#### What you are asked to do:
When you reach the line containing "4,1,4,$2,$3,$4,$5,$6,$7,$8,$9,$2,$3,0*" in the records below, start copying exactly, and stop once you have copied the line containing "20,1,$1+$1,$2,$3,$4,$5,0*".

#### The data:
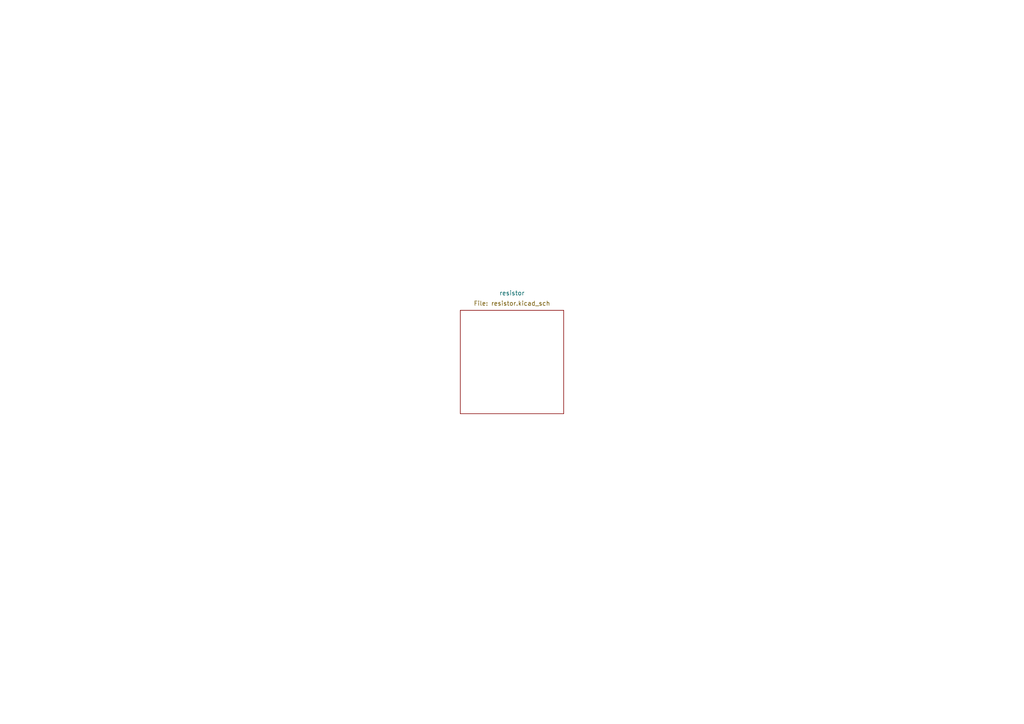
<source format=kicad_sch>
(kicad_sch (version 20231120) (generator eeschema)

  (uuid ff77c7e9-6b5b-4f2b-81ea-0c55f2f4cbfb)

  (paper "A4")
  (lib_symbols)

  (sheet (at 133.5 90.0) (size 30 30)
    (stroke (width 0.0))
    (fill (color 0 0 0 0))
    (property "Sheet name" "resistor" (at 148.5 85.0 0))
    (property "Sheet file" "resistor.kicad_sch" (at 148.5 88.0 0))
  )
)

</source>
...
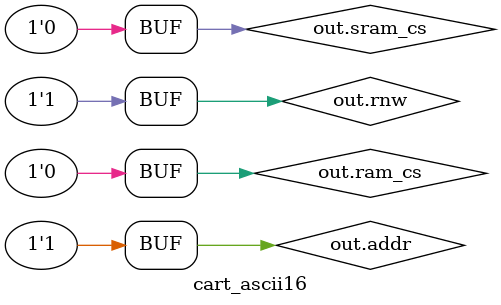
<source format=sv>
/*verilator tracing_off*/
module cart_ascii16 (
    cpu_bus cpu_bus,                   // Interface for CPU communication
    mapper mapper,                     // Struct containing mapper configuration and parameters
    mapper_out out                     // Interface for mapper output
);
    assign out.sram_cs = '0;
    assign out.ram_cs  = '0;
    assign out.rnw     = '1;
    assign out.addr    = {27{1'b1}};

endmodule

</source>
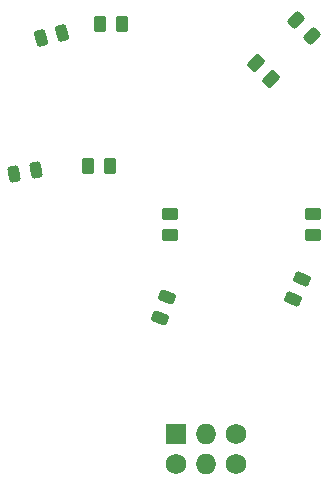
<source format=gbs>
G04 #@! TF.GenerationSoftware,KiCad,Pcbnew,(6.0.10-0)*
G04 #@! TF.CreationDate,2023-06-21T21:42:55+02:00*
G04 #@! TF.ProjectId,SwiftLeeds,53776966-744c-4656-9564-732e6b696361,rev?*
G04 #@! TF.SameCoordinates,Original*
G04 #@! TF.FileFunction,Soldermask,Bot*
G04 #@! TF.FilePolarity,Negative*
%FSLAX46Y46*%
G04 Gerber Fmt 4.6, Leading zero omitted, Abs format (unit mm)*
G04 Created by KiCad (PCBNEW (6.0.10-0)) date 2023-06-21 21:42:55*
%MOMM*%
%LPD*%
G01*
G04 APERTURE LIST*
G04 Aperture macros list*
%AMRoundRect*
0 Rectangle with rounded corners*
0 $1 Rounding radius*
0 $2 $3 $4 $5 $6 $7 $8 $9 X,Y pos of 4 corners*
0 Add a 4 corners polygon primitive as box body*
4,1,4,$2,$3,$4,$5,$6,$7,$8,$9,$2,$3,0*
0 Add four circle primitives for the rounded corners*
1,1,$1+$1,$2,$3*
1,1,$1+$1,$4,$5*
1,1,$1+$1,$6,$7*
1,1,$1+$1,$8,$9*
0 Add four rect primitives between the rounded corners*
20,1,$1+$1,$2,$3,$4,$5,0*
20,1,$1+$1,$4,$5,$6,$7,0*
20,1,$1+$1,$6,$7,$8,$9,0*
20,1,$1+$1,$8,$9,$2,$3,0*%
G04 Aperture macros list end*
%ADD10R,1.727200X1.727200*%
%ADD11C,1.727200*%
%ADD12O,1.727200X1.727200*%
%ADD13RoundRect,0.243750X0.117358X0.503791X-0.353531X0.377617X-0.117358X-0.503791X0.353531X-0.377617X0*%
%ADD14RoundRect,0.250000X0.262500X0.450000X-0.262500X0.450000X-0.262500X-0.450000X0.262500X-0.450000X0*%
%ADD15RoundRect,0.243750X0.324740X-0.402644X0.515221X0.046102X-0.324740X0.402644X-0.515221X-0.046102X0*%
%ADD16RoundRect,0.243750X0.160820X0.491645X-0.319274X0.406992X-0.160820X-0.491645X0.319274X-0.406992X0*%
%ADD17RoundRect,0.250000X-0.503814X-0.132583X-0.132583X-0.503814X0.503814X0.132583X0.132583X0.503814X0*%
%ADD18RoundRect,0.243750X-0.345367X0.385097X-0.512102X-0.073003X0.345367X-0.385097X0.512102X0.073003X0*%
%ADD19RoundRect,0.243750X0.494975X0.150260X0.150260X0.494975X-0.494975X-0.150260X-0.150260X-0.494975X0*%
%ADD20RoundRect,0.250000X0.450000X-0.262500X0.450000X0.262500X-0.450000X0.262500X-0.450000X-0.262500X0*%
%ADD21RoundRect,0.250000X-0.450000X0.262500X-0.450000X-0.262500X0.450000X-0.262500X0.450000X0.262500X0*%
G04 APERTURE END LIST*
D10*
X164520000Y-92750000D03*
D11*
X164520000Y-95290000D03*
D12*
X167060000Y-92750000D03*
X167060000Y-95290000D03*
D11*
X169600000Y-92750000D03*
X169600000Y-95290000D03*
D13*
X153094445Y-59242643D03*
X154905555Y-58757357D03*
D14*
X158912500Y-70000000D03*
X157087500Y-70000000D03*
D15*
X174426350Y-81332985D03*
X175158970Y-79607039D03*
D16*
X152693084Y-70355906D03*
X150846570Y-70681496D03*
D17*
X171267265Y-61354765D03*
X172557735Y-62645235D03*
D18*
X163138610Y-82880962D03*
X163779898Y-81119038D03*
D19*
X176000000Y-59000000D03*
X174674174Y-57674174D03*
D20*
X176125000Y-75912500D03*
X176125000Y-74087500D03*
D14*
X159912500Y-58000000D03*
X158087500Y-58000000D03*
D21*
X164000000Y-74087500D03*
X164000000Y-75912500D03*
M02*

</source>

#### Completed task:
4,1,4,$2,$3,$4,$5,$6,$7,$8,$9,$2,$3,0*
0 Add four circle primitives for the rounded corners*
1,1,$1+$1,$2,$3*
1,1,$1+$1,$4,$5*
1,1,$1+$1,$6,$7*
1,1,$1+$1,$8,$9*
0 Add four rect primitives between the rounded corners*
20,1,$1+$1,$2,$3,$4,$5,0*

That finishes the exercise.